Battle in 1915 during the First World War

The Battle of Kara Killisse (Lit. Black church, Turkish: Karakilise Muharebesi), also known as the Battle of Malazgirt, was fought on the Caucasus front in July 1915 after the Battle of Manzikert. In Russian historical literature, this engagement is considered as a part of "Alashkert defensive operation" (9 July – 3 August).
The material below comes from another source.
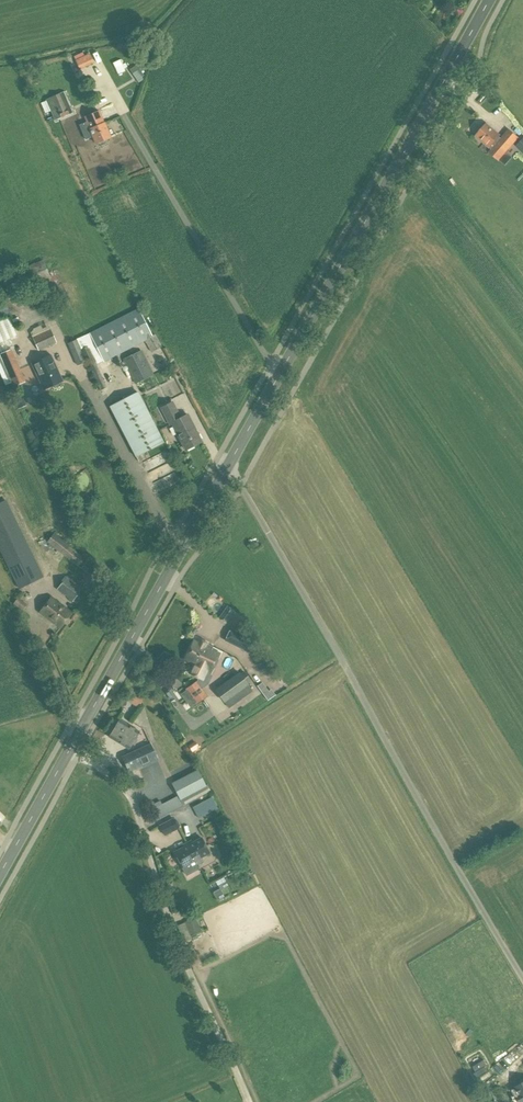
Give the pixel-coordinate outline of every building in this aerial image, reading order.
[(75,60),(79,69),(93,63),(89,54),(75,60)] [(144,75),(136,64),(129,69),(133,75),(138,82),(143,79),(141,77),(144,75)] [(64,92),(45,100),(54,121),(73,114),(64,92)] [(106,140),(111,138),(99,110),(84,117),(96,144),(97,144),(98,146),(100,147),(106,144),(107,142),(106,140)] [(487,124),(476,136),(490,149),(491,149),(493,151),(490,153),(500,161),(519,140),(510,131),(502,140),(500,138),(501,137),(487,124)] [(522,183),(522,169),(511,184),(518,189),(522,183)] [(43,261),(4,278),(12,295),(51,279),(43,261)] [(139,310),(77,339),(101,391),(107,388),(97,365),(146,343),(151,353),(162,347),(155,335),(153,336),(139,310)] [(51,329),(33,338),(39,352),(57,343),(51,329)] [(76,340),(67,344),(77,366),(86,362),(76,340)] [(0,355),(14,388),(26,382),(12,350),(0,355)] [(142,350),(123,360),(135,385),(154,375),(142,350)] [(51,356),(32,365),(44,390),(63,381),(51,356)] [(138,392),(109,407),(135,458),(164,443),(138,392)] [(173,402),(161,408),(170,425),(172,424),(185,450),(202,442),(188,414),(181,418),(173,402)] [(49,450),(45,442),(37,445),(41,453),(49,450)] [(0,503),(0,551),(18,590),(44,577),(6,499),(0,503)] [(54,533),(47,542),(78,567),(85,558),(54,533)] [(67,576),(57,589),(73,601),(82,588),(67,576)] [(26,605),(17,597),(12,604),(21,611),(26,605)] [(51,597),(39,613),(60,629),(72,612),(51,597)] [(227,607),(220,618),(226,622),(234,611),(227,607)] [(231,629),(225,641),(249,653),(255,641),(231,629)] [(194,641),(185,660),(194,665),(189,673),(203,680),(208,672),(210,673),(220,654),(206,647),(208,644),(200,640),(198,643),(194,641)] [(240,674),(216,691),(224,702),(248,685),(247,684),(250,682),(244,673),(240,675),(240,674)] [(196,682),(186,689),(196,703),(206,696),(196,682)] [(181,703),(174,708),(177,713),(184,708),(181,703)] [(194,719),(184,737),(190,741),(200,722),(194,719)] [(121,720),(110,738),(128,749),(139,731),(121,720)] [(151,743),(123,755),(130,773),(158,761),(151,743)] [(209,791),(197,769),(171,783),(181,800),(184,805),(198,797),(209,791)] [(198,818),(217,808),(211,798),(201,803),(193,807),(198,818)] [(175,819),(161,826),(167,836),(180,829),(175,819)] [(202,839),(188,846),(199,866),(205,863),(202,858),(210,854),(202,839)] [(199,866),(188,846),(175,853),(186,875),(200,868),(199,866)] [(186,922),(178,926),(184,939),(192,936),(186,922)] [(514,1087),(519,1095),(516,1096),(519,1101),(522,1101),(522,1082),(514,1087)]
Previously in the summer of 1915 the Russians attacked Turkish positions northeast of lake Van but they underestimated the size of their enemy. They were defeated at the Battle of Manzikert. This success encouraged the Turks under Abdul Kerim Pasha to advance towards the Russians in the Eleşkirt valley while the Turks were pursuing the remnants of Oganovki's army across the Ağrı mountains they spread out and Russian general Yudenich took the opportunity to counterattack from the west with some 20,000 reinforcements, which were mostly Cossack units, to encircle them. In the following battles between 5–8 August the Turks retreated south, but the Russians only partially succeeded. The Turks lost some guns, a large amount of provisions and 10,000 killed and wounded, while 6,000–10,000 became prisoners. Due to difficulties the Russians could not gain total advantage and retreated from the town of Van, and the Turks occupied it on 3 August.

==Effect on Russian morale==
While the battle was indecisive, and the ground situation changed little, the Russians perceived the battle as a victory, and it boosted national Russian morale. This minor victory provided some respite to the continuing losses on the Eastern Front.